• **CONSIGNES**:
A. Modifiez le passage du texte sur les prix des carburants qui commence à « Actuellement, le prix » et se termine à « de 8 dollars. », en y remplaçant « gazole » par « diesel ».
B. Quel résumé en deux phrases peut-on donner du texte sur les prix des carburants ?

• **TEXTE ÉTUDIÉ**:
◇ ◇ ◇ ◇ ◇
Olivier Gantois, président de l’Union française des industries pétrolières (Ufip), a annoncé que les prix des carburants continueront à être "extrêmement élevés" tant que le détroit d’Ormuz, une voie maritime essentielle pour le transport de pétrole, sera bloqué. Bien qu'il ait écarté tout risque de pénurie imminente, Gantois a précisé que les consommateurs français peuvent s'attendre à un approvisionnement régulier jusqu'à fin mai.
Actuellement, le prix du gazole a augmenté de 60 centimes et celui de l'essence de plus de 30 centimes par rapport à la période précédant le conflit au Moyen-Orient. Selon Gantois, bien que les prix aient récemment montré des signes de stabilisation, ils demeurent très élevés. "Tant que le détroit d'Ournuz reste bloqué, nous serons confrontés à des prix élevés," a-t-il déclaré sur Franceinfo.
La semaine passée, les prix ont légèrement baissé, avec une diminution de 7 centimes pour le litre de gazole, tandis que l’essence sans plomb a connu une baisse de 1,2 centime. Cette tendance est attribuée à une légère désescalade des tensions géopolitiques entre l’Iran et les États-Unis, qui ont contribué à une baisse des cours du pétrole, le baril de Brent se traduisant par une réduction de 8 dollars.
◇ ◇ ◇ ◇ ◇
• **EXTRAITS DE DONNÉES**:
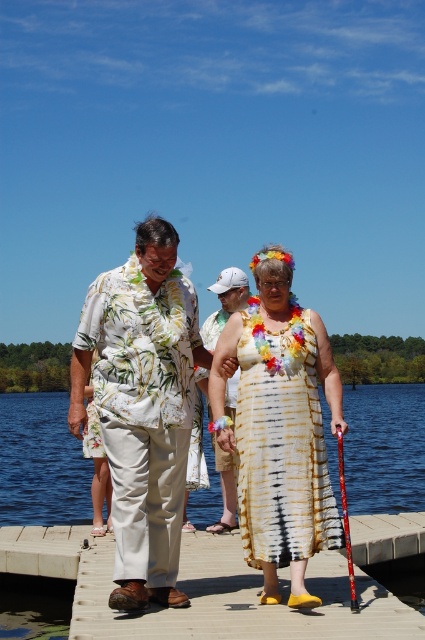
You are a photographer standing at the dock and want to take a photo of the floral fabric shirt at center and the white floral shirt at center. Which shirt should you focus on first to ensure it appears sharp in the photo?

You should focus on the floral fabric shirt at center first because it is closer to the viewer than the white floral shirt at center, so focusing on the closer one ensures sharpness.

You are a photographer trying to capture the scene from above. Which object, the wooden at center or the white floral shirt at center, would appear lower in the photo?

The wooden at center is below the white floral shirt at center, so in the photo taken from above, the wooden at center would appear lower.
◇ ◇ ◇ ◇ ◇
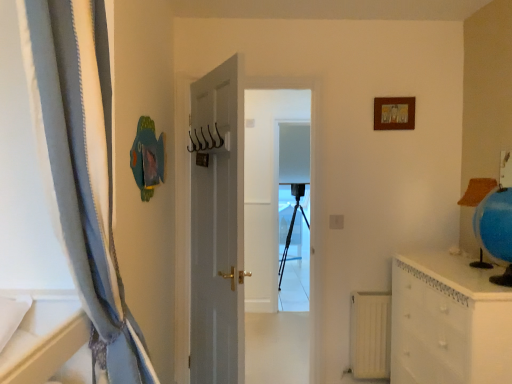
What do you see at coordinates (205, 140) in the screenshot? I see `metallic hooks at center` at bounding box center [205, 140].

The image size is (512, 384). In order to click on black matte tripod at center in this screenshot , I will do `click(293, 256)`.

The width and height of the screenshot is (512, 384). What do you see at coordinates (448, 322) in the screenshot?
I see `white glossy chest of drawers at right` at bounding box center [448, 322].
◇ ◇ ◇ ◇ ◇
• **CORRIGÉ**:
A.
Actuellement, le prix du diesel a augmenté de 60 centimes et celui de l'essence de plus de 30 centimes par rapport à la période précédant le conflit au Moyen-Orient. Selon Gantois, bien que les prix aient récemment montré des signes de stabilisation, ils demeurent très élevés. "Tant que le détroit d'Ournuz reste bloqué, nous serons confrontés à des prix élevés," a-t-il déclaré sur Franceinfo.
La semaine passée, les prix ont légèrement baissé, avec une diminution de 7 centimes pour le litre de diesel, tandis que l’essence sans plomb a connu une baisse de 1,2 centime. Cette tendance est attribuée à une légère désescalade des tensions géopolitiques entre l’Iran et les États-Unis, qui ont contribué à une baisse des cours du pétrole, le baril de Brent se traduisant par une réduction de 8 dollars.

B. Selon Olivier Gantois, président de l’Ufip, les prix des carburants resteront extrêmement élevés tant que le détroit d’Ormuz sera bloqué, mais aucune pénurie n’est imminente et l’approvisionnement restera régulier jusqu’à fin mai. Le gazole a augmenté de 60 centimes et l’essence de plus de 30 centimes par rapport à la période précédant le conflit au Moyen-Orient, malgré une légère baisse la semaine passée, attribuée à une désescalade des tensions entre l’Iran et les États-Unis.